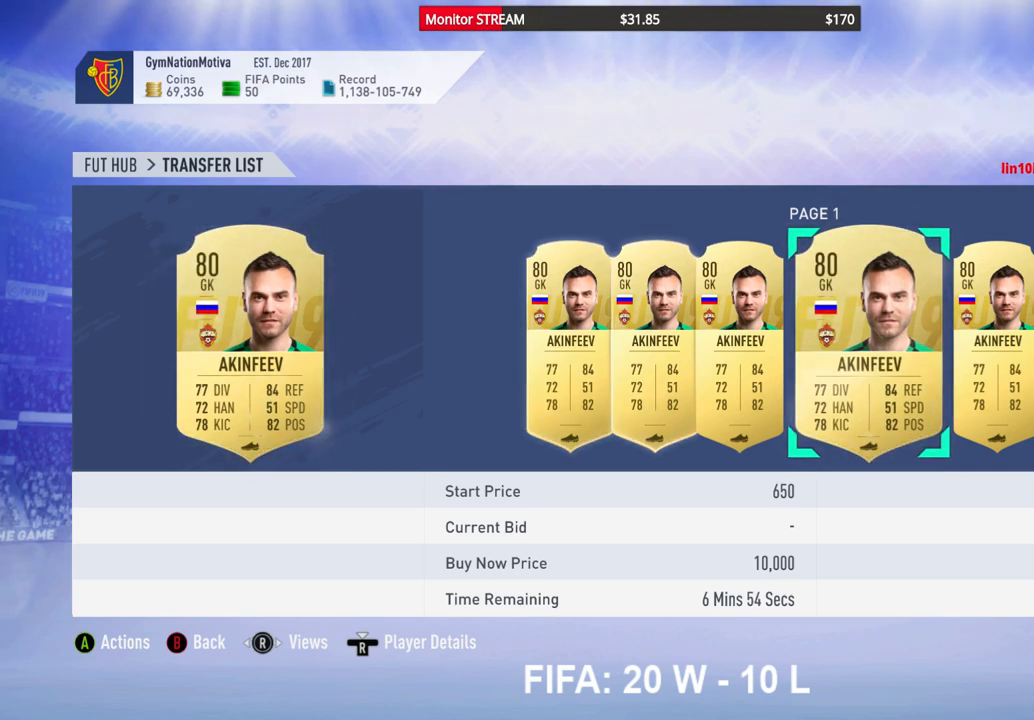
{"buttons": [], "left_stick": "center", "right_stick": "center", "events": []}
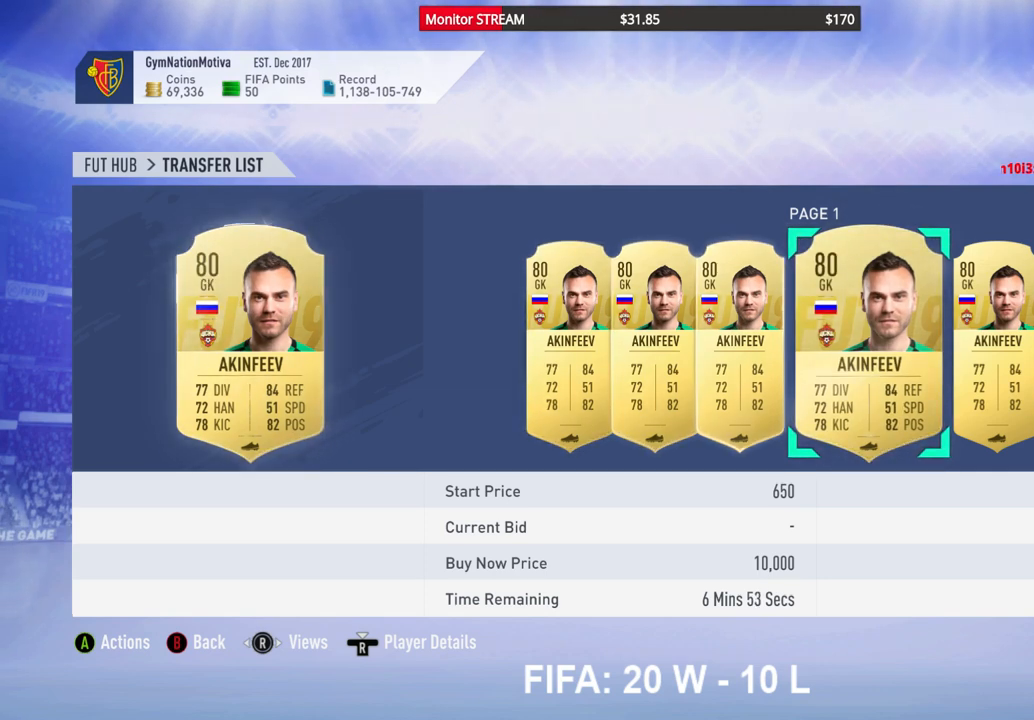
{"buttons": [], "left_stick": "center", "right_stick": "center", "events": []}
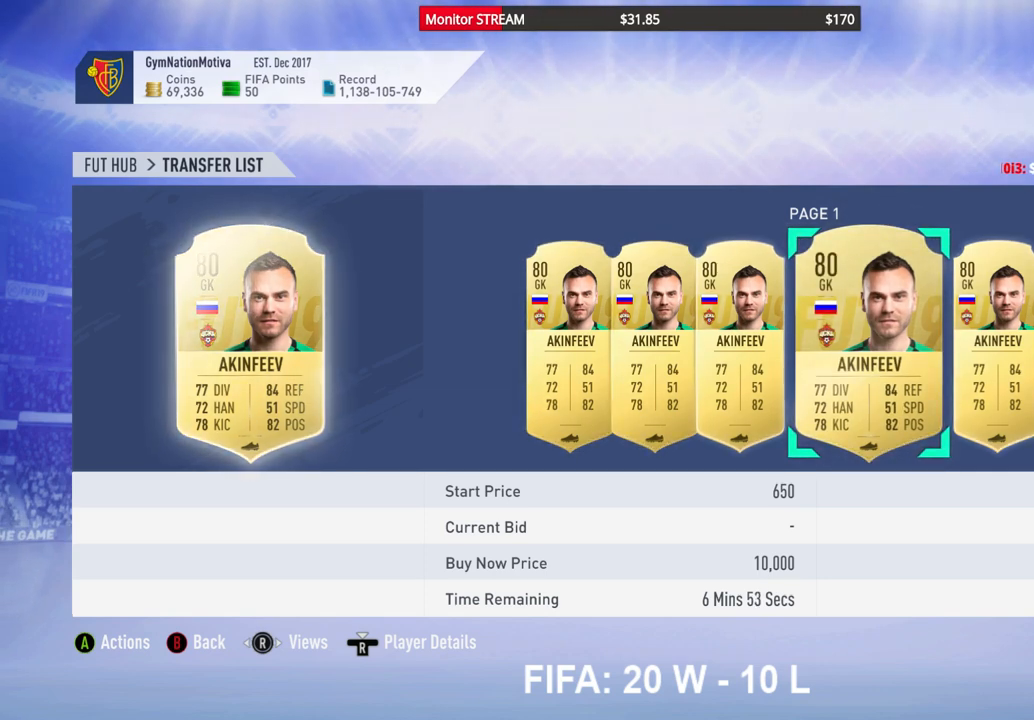
{"buttons": [], "left_stick": "center", "right_stick": "center", "events": []}
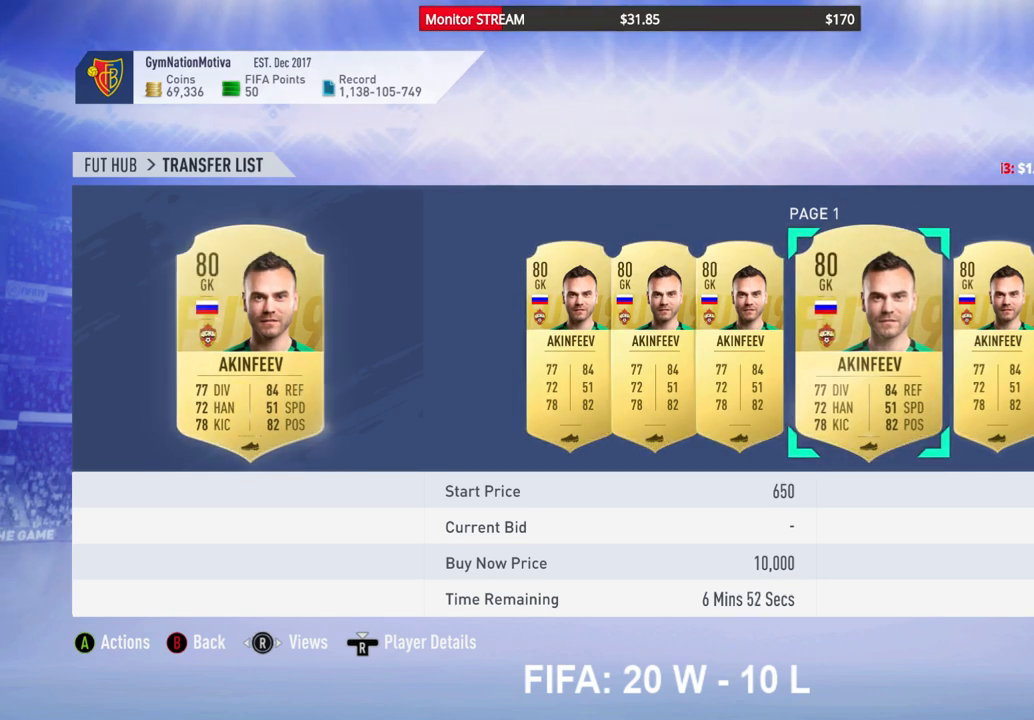
{"buttons": [], "left_stick": "center", "right_stick": "center", "events": [[283, "DPAD_RIGHT", "down"], [383, "DPAD_RIGHT", "up"]]}
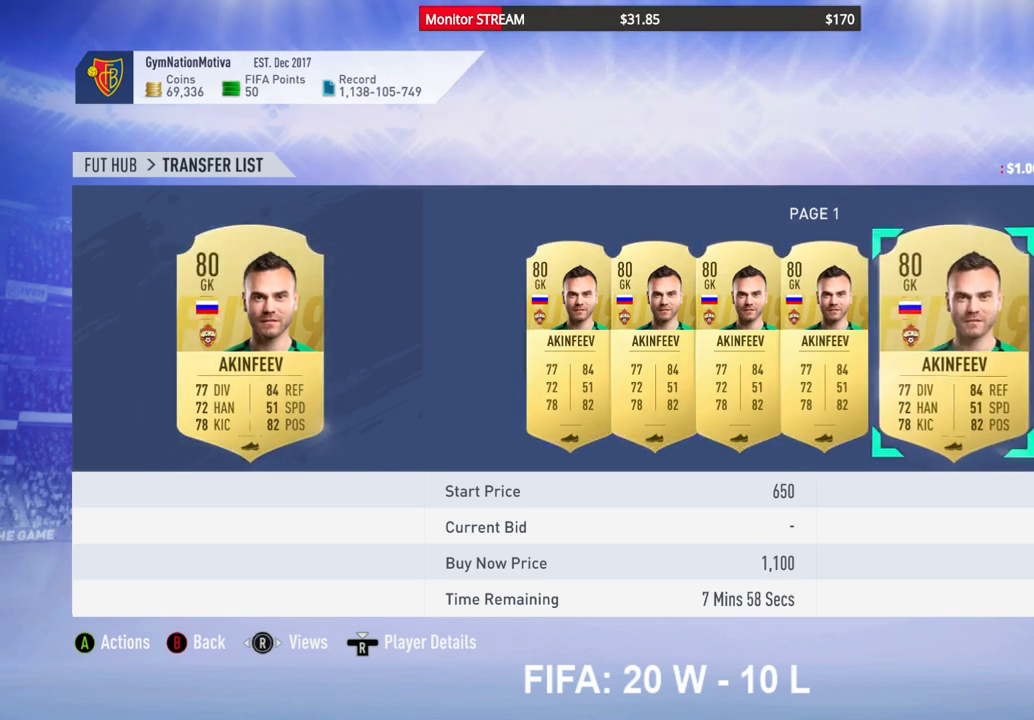
{"buttons": [], "left_stick": "center", "right_stick": "center", "events": [[17, "DPAD_RIGHT", "down"], [100, "DPAD_RIGHT", "up"], [333, "DPAD_RIGHT", "down"], [450, "DPAD_RIGHT", "up"]]}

━━━━━━━━━━━━━━━━━━━━

Your assignment:
From the first line to the last, write out the data exactly, dropping any pictures.

Task response:
{"buttons": [], "left_stick": "center", "right_stick": "center", "events": []}
{"buttons": [], "left_stick": "center", "right_stick": "center", "events": []}
{"buttons": [], "left_stick": "center", "right_stick": "center", "events": []}
{"buttons": [], "left_stick": "center", "right_stick": "center", "events": [[283, "DPAD_RIGHT", "down"], [383, "DPAD_RIGHT", "up"]]}
{"buttons": [], "left_stick": "center", "right_stick": "center", "events": [[17, "DPAD_RIGHT", "down"], [100, "DPAD_RIGHT", "up"], [333, "DPAD_RIGHT", "down"], [450, "DPAD_RIGHT", "up"]]}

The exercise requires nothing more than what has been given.